What you have to do:
Your answer should be every line of the records that contains the word "down", copied as it stands.

□ □ □ □ □ □ □

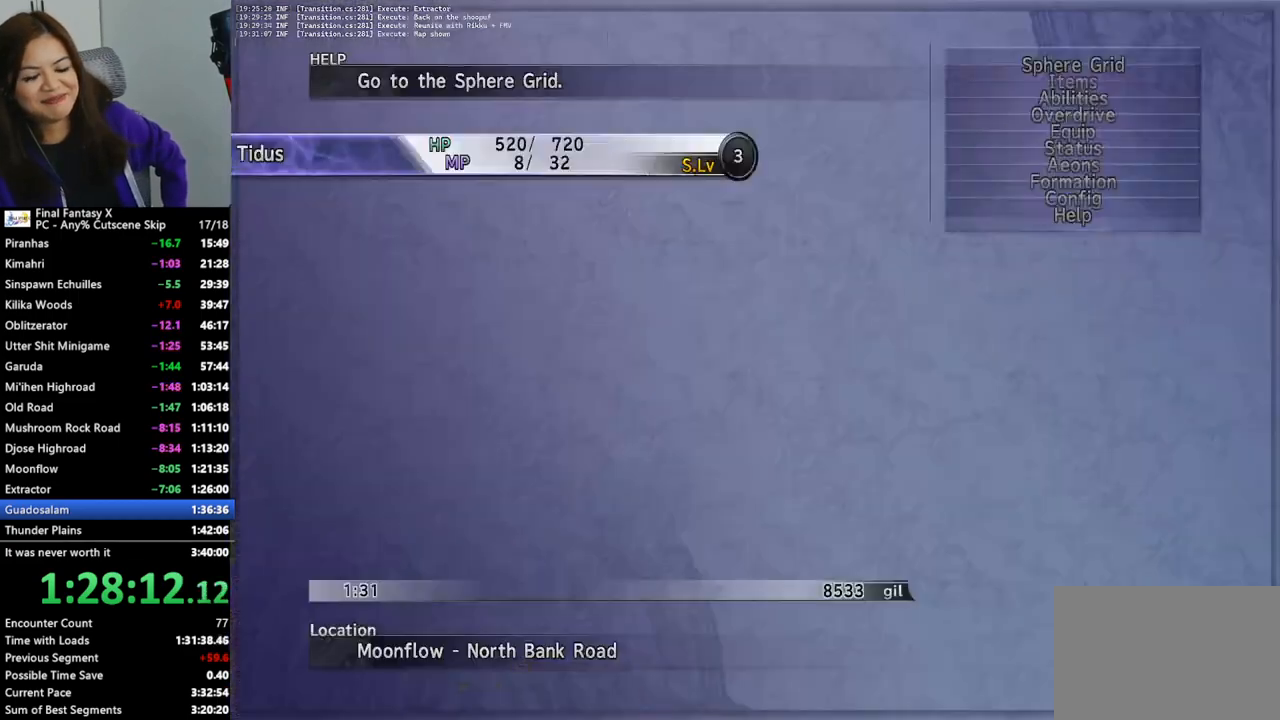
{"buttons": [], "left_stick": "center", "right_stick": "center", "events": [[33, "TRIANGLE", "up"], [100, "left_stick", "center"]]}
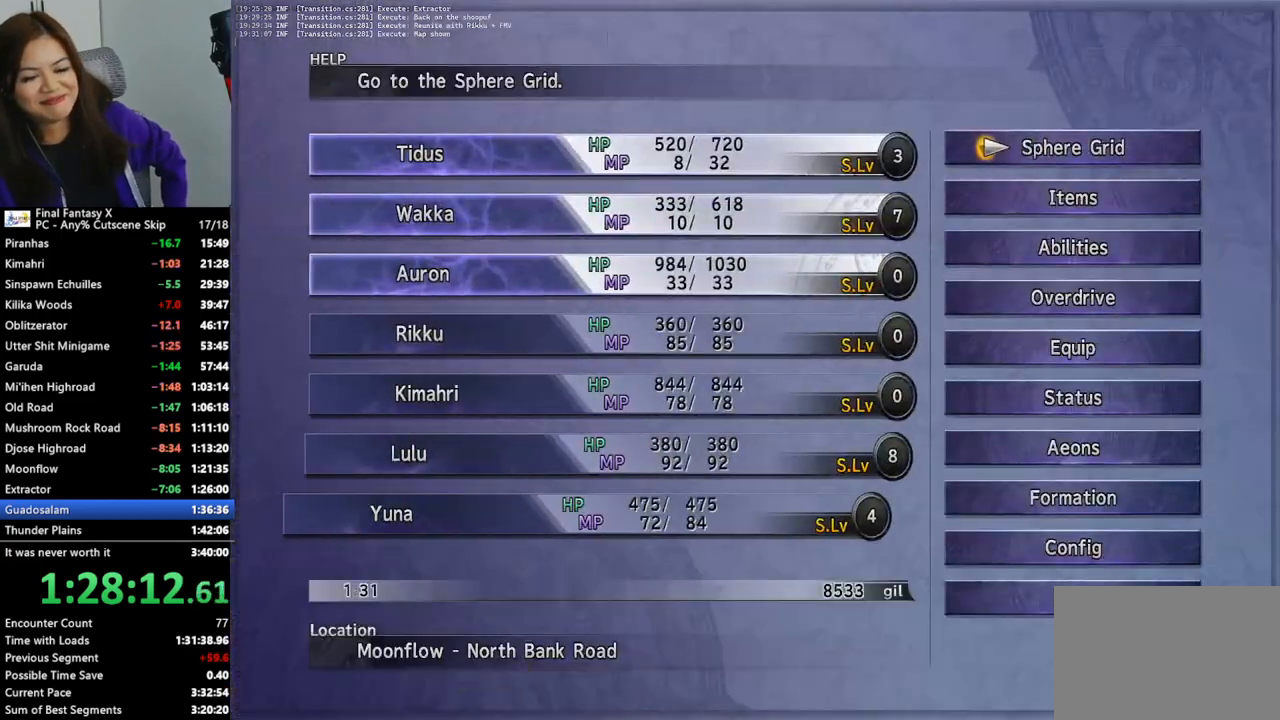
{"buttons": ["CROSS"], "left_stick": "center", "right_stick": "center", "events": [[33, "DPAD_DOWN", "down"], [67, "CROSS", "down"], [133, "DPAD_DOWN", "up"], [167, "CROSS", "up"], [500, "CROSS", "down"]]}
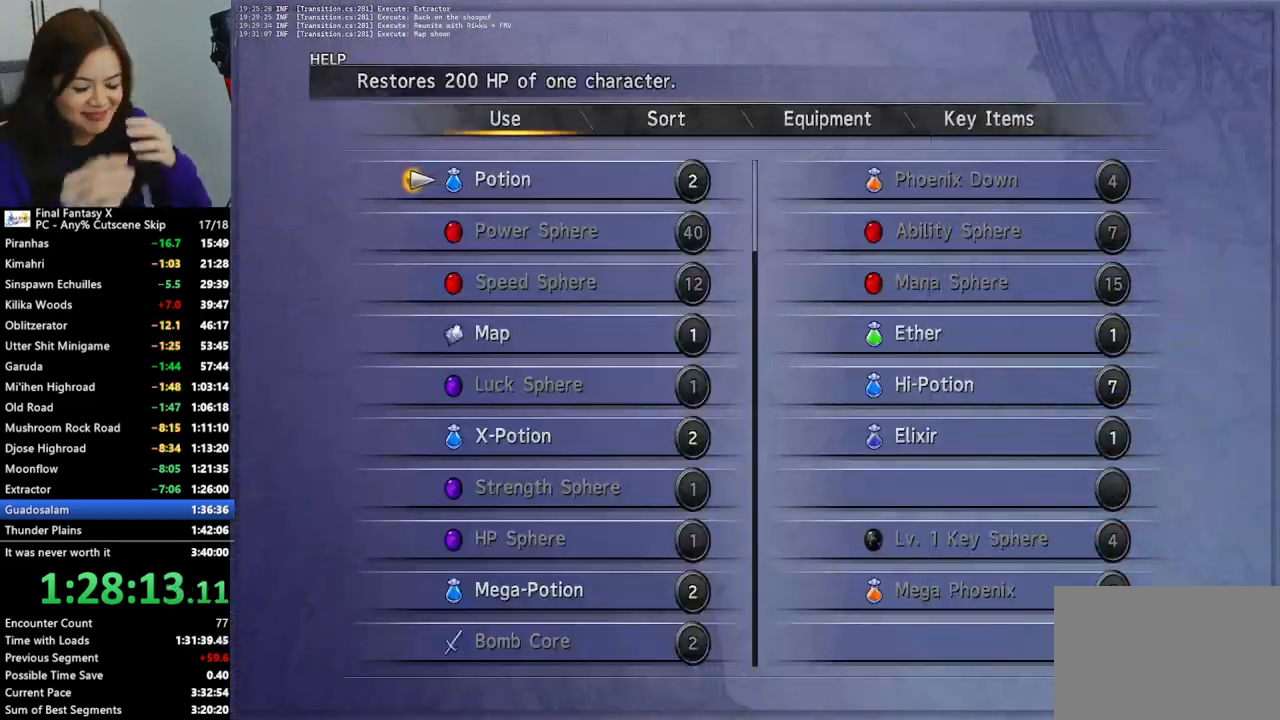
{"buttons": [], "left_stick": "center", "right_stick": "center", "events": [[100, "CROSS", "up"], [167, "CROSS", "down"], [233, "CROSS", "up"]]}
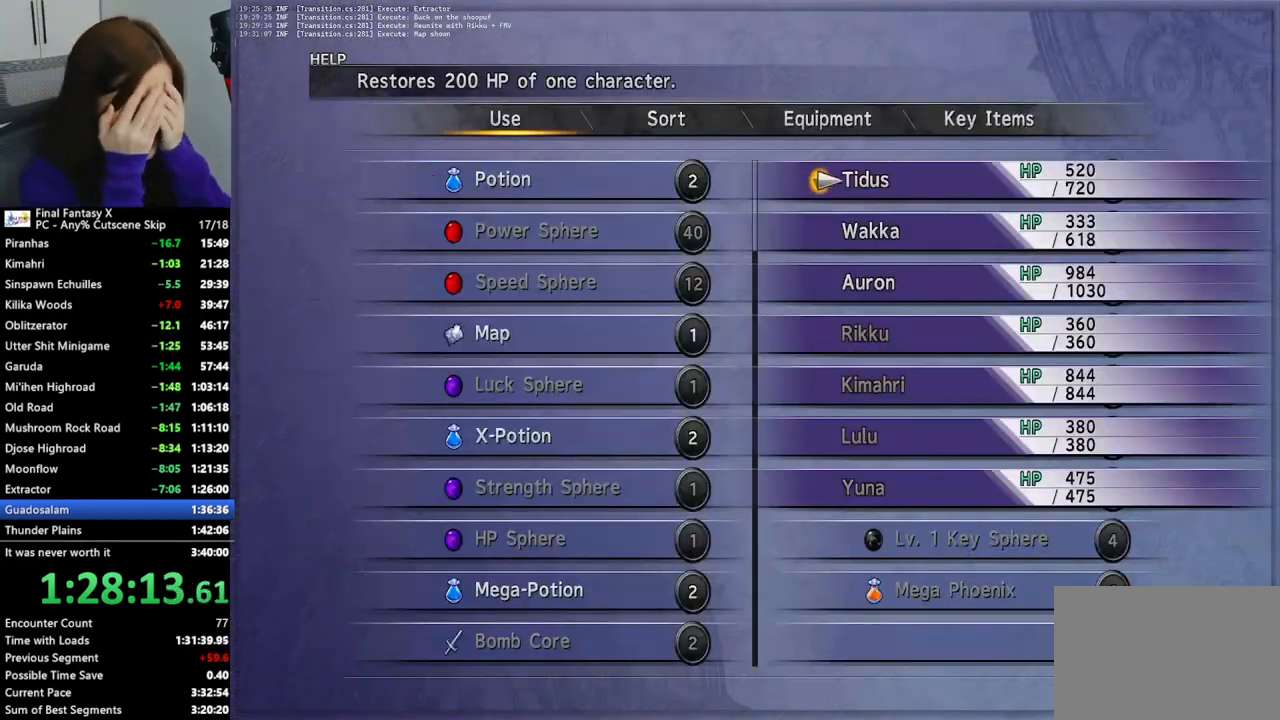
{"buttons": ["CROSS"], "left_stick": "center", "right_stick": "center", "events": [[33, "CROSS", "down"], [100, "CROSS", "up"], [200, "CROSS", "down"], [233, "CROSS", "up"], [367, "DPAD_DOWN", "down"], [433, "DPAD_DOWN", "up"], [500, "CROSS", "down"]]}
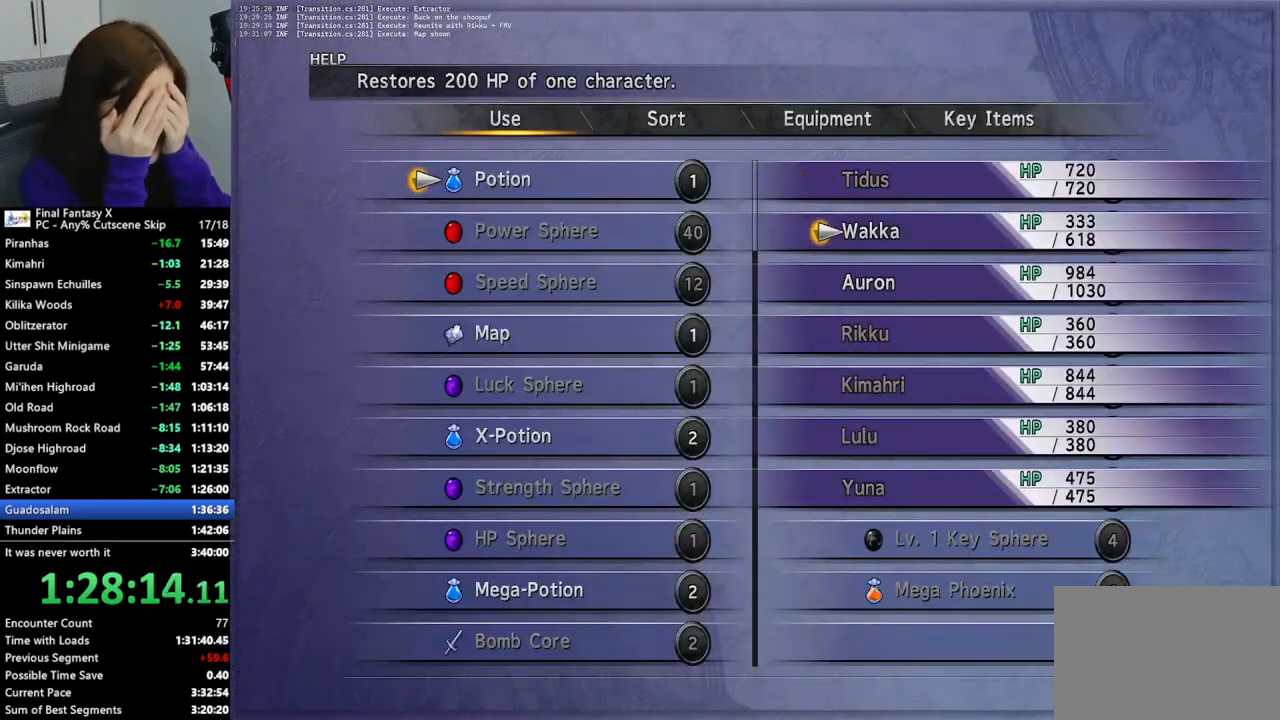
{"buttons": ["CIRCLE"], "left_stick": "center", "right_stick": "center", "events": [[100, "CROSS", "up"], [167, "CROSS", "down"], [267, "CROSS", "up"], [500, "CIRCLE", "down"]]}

□ □ □ □ □ □ □

Exercise answer:
{"buttons": ["CROSS"], "left_stick": "center", "right_stick": "center", "events": [[33, "DPAD_DOWN", "down"], [67, "CROSS", "down"], [133, "DPAD_DOWN", "up"], [167, "CROSS", "up"], [500, "CROSS", "down"]]}
{"buttons": [], "left_stick": "center", "right_stick": "center", "events": [[100, "CROSS", "up"], [167, "CROSS", "down"], [233, "CROSS", "up"]]}
{"buttons": ["CROSS"], "left_stick": "center", "right_stick": "center", "events": [[33, "CROSS", "down"], [100, "CROSS", "up"], [200, "CROSS", "down"], [233, "CROSS", "up"], [367, "DPAD_DOWN", "down"], [433, "DPAD_DOWN", "up"], [500, "CROSS", "down"]]}
{"buttons": ["CIRCLE"], "left_stick": "center", "right_stick": "center", "events": [[100, "CROSS", "up"], [167, "CROSS", "down"], [267, "CROSS", "up"], [500, "CIRCLE", "down"]]}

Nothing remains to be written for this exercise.